La transformación política que México requiere es una modificación a la forma de pensar, actuar y gobernar de Andrés Manuel López Obrador y, que esa innovación se lleve a cabo por medio de nuestro propio orden jurídico, si ello no acontece así, se seguirá brindando impunidad a la narco-política y, por consecuencia lógica jurídica expirará el ahora nombrado segundo piso de esa transformación.
Andrés Manuel López Obrador no transformó el régimen de corrupción del neoliberalismo; a contrario sensu lo incrementó, desconociendo de propia y personal autoridad el orden institucional y/o constitucional, entregando al País a la narco-delincuencia.
El problema de las gobernanzas del ex presidente y de la actual Presidenta Constitucional, es un problema de facto et de iure, que se relaciona en la actualidad, más que en ninguna otra gobernanza, a problemas no sólo internos del Estado Mexicano, sino principalmente a problemas que han repercutido en la esfera internacional.

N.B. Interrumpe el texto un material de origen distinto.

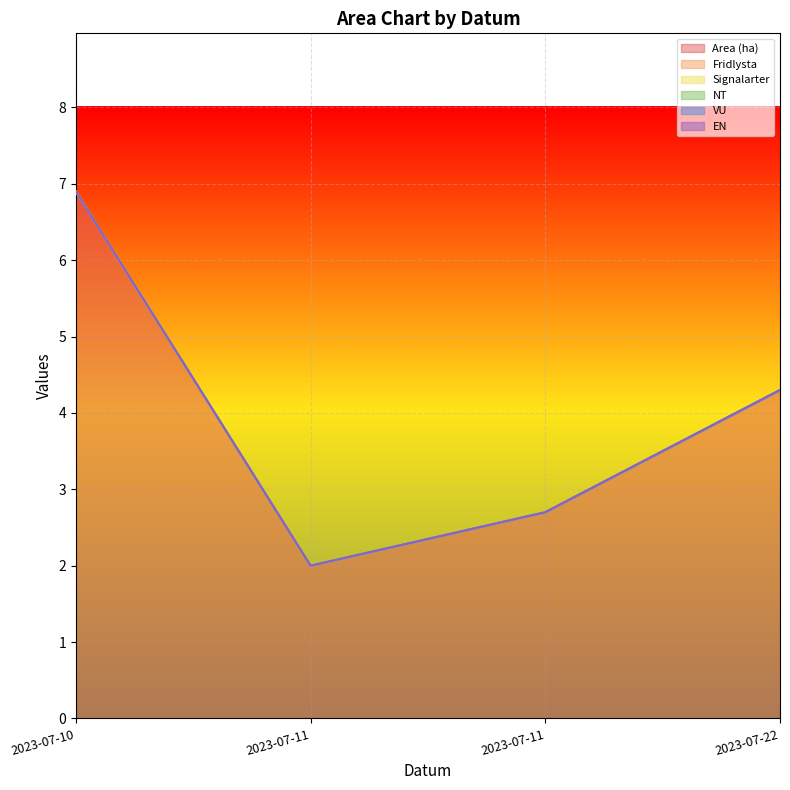

Reading right to left, list all the values displayed in this chart.

Area (ha): 2023-07-22=4.3	2023-07-11=2.7	2023-07-11=2.0	2023-07-10=6.9
Fridlysta: 2023-07-22=0.0	2023-07-11=0.0	2023-07-11=0.0	2023-07-10=0.0
Signalarter: 2023-07-22=0.0	2023-07-11=0.0	2023-07-11=0.0	2023-07-10=0.0
NT: 2023-07-22=0.0	2023-07-11=0.0	2023-07-11=0.0	2023-07-10=0.0
VU: 2023-07-22=0.0	2023-07-11=0.0	2023-07-11=0.0	2023-07-10=0.0
EN: 2023-07-22=0.0	2023-07-11=0.0	2023-07-11=0.0	2023-07-10=0.0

Es muy sabido en derecho que cualquier problema de perturbación del orden público, se convierte en una contienda de carácter ideológico alrededor de diversas formas de pensar y gobernar, hoy, lamentablemente, se mantiene en un proceso contradictorio para exterminar la corrupción propiciada por esa narco-política a la que se le pretende dar continuidad.
La gravedad de esa confronta de forma de pensar y gobernar, ofrece una de las cuestiones más ásperamente consideradas por los políticos que tienen voz en el ámbito internacional.

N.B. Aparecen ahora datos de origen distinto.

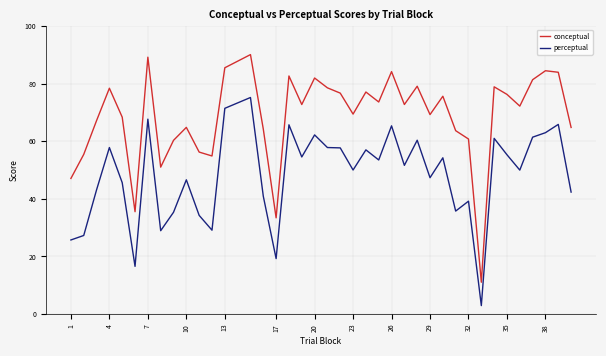

Rank the series by their average value, from highest to lowest.

conceptual, perceptual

Para la abogacía independiente, nuestra Primera Magistrada es la funcionaria de facto et de iure que debe de ocuparse en hacer valer el Código Penal Federal y realizar aquellos actos de gobierno convenientemente insertos en el Pacto Federal, toda vez que dicha servidora posee la investidura legítima para ello y, en el momento que haga valer su poder obrará conforme a la ley, finiquitando la ilegalidad e impunidad de la narco-política que le fue heredada.
En el orden de legalidad que debe de prevalecer, sin nada que altere ese orden jurídico, la Presidenta Constitucional recibirá de esas voces de carácter internacional el reconocimiento de respeto a nuestro Estado de Derecho.
Es cuánto.
Lic. Alberto Woolrich Ortíz.
Presidente de la Academia de Derecho Penal
del Colegio Nacional de Abogados Foro de México, A.C.